The brands of Carlson Hotels Worldwide offer the hotel industry's only patented online relationship program for travel agents called "Look To Book," which allows them to automatically earn points toward valuable merchandise and incentive awards in return for booking Carlson hotels. This exclusive, highly successful program includes travel agents in 106 countries worldwide. It is one of the company's showcase programs for providing business support to its hotels.

For consumers, the Gold Points Reward Network allows members to earn points based on dollars spent or nights stayed at any of Carlson Hospitality's participating hotel, resort and restaurant locations in the Americas, Europe, the Middle East, Africa and at additional partner locations such as Thrifty Car RentalÒ, Radisson Seven Seas CruisesÒ, and Carlson Wagonlit Travel Ò, just to name a few. Members earn even more points when they visit www.goldpointscanada.com and shop the dozens of featured online retailers. Gold Points can be redeemed for future hotel stays, restaurant dining, exciting travel offers and hundreds of quality, brand name products.

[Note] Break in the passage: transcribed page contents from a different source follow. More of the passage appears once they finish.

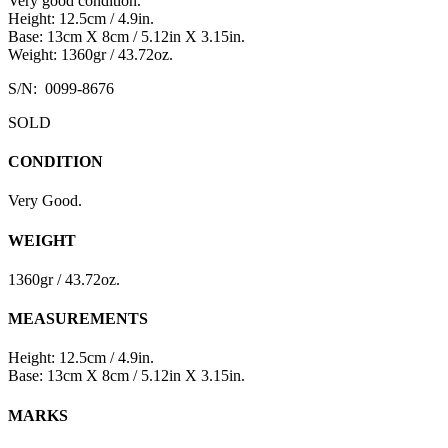
Very good condition.
Height: 12.5cm / 4.9in.
Base: 13cm X 8cm / 5.12in X 3.15in.
Weight: 1360gr / 43.72oz.
S/N: 0099-8676
SOLD
CONDITION
Very Good.
WEIGHT
1360gr / 43.72oz.
MEASUREMENTS
Height: 12.5cm / 4.9in.
Base: 13cm X 8cm / 5.12in X 3.15in.
MARKS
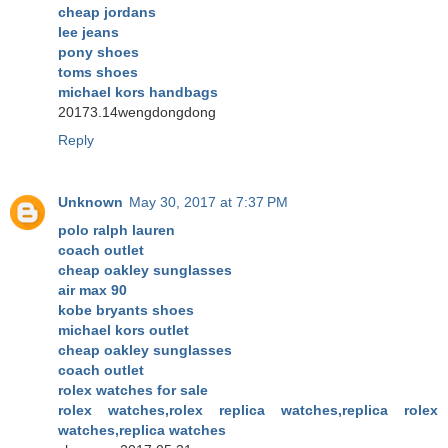
cheap jordans
lee jeans
pony shoes
toms shoes
michael kors handbags
20173.14wengdongdong
Reply
Unknown
May 30, 2017 at 7:37 PM
polo ralph lauren
coach outlet
cheap oakley sunglasses
air max 90
kobe bryants shoes
michael kors outlet
cheap oakley sunglasses
coach outlet
rolex watches for sale
rolex watches,rolex replica watches,replica rolex
watches,replica watches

Carlson Hospitality Worldwide is one of the major operating groups of Carlson Companies, Inc., a global leader in providing corporate solutions and consumer services in the marketing, travel and hospitality industries. In addition to having an already strong hotel presence in Canada, the Carlson reach can be found in other divisions such as Carlson Wagonlit Travel and Carlson Marketing Group.

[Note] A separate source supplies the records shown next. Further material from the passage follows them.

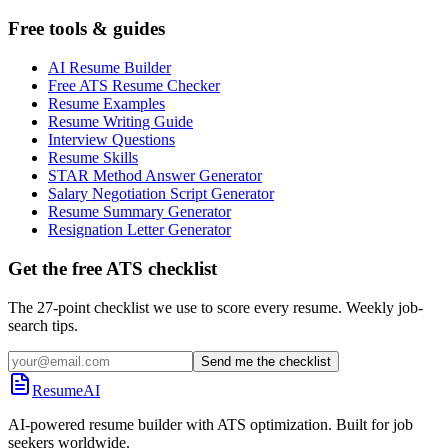
Free tools & guides
AI Resume Builder
Free ATS Resume Checker
Resume Examples
Resume Writing Guide
Interview Questions
Resume Skills
STAR Method Answer Generator
Salary Negotiation Script Generator
Resume Summary Generator
Resignation Letter Generator
Get the free ATS checklist
The 27-point checklist we use to score every resume. Weekly job-
search tips.
Send me the checklist
ResumeAI
AI-powered resume builder with ATS optimization. Built for job
seekers worldwide.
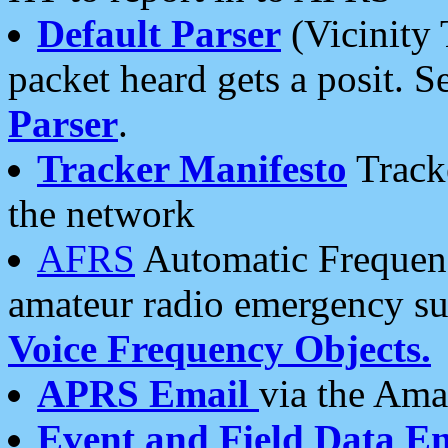
Default Parser
(Vicinity 
packet heard gets a posit. S
Parser
.
Tracker Manifesto
Tracke
the network
AFRS
Automatic Frequenc
amateur radio emergency s
Voice Frequency Objects.
APRS Email
via the Amat
Event and Field Data E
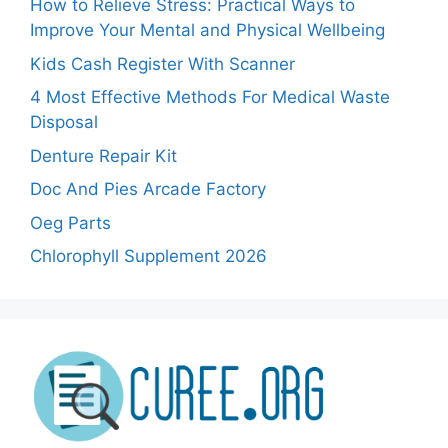
How to Relieve Stress: Practical Ways to
Improve Your Mental and Physical Wellbeing
Kids Cash Register With Scanner
4 Most Effective Methods For Medical Waste
Disposal
Denture Repair Kit
Doc And Pies Arcade Factory
Oeg Parts
Chlorophyll Supplement 2026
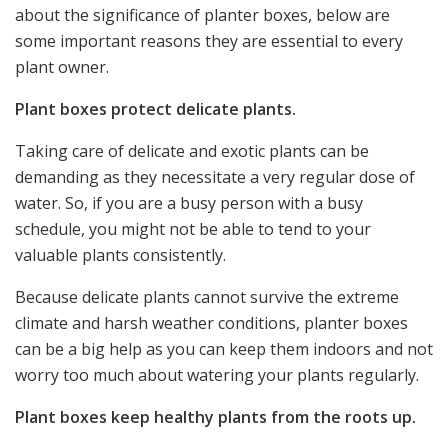
about the significance of planter boxes, below are
some important reasons they are essential to every
plant owner.
Plant boxes protect delicate plants.
Taking care of delicate and exotic plants can be
demanding as they necessitate a very regular dose of
water. So, if you are a busy person with a busy
schedule, you might not be able to tend to your
valuable plants consistently.
Because delicate plants cannot survive the extreme
climate and harsh weather conditions, planter boxes
can be a big help as you can keep them indoors and not
worry too much about watering your plants regularly.
Plant boxes keep healthy plants from the roots up.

Carlson Wagonlit Travel Canada (www.carlsonwagonlit.ca) is the second largest travel company in Canada with 850 employees serving both corporate and leisure customers in 300 wholly-owned and associate offices across the country. Major clients for CWT Canada include: 3M Canada Inc., Alcatel, BP Energy, Bristol Myers Squibb, Canada Post, Clarica, Dupont Canada Inc, General Electric, General Motors of Canada Ltd., Honeywell Ltd., Nortel Networks, Oracle, UBS Bank Canada, Royal Bank of Canada, Toronto Dominion Bank, Ontario Government. Carlson Hotels Worldwide is a preferred hotel supplier for Carlson Wagonlit Travel.

In Canada, Carlson Marketing Group is ranked by Report on Business as the fifth largest marketing communications agency (www.carlsoncanada.com). Carlson Marketing Group, a relationship marketing company, helps global Fortune 1000 clients solve their critical business issues and increase return on investment (ROI) by designing marketing strategies that build better relationships with the audiences that clients depend on for their success: employees, channel partners, and consumers. Marketing Magazine ranks CMG Canada as #1 in strategic consulting, direct marketing and market research. More than 450 people are employed in full service offices in Toronto and Montreal. The client list includes leaders in automotive, financials services, retail, pharmaceuticals and consumer products.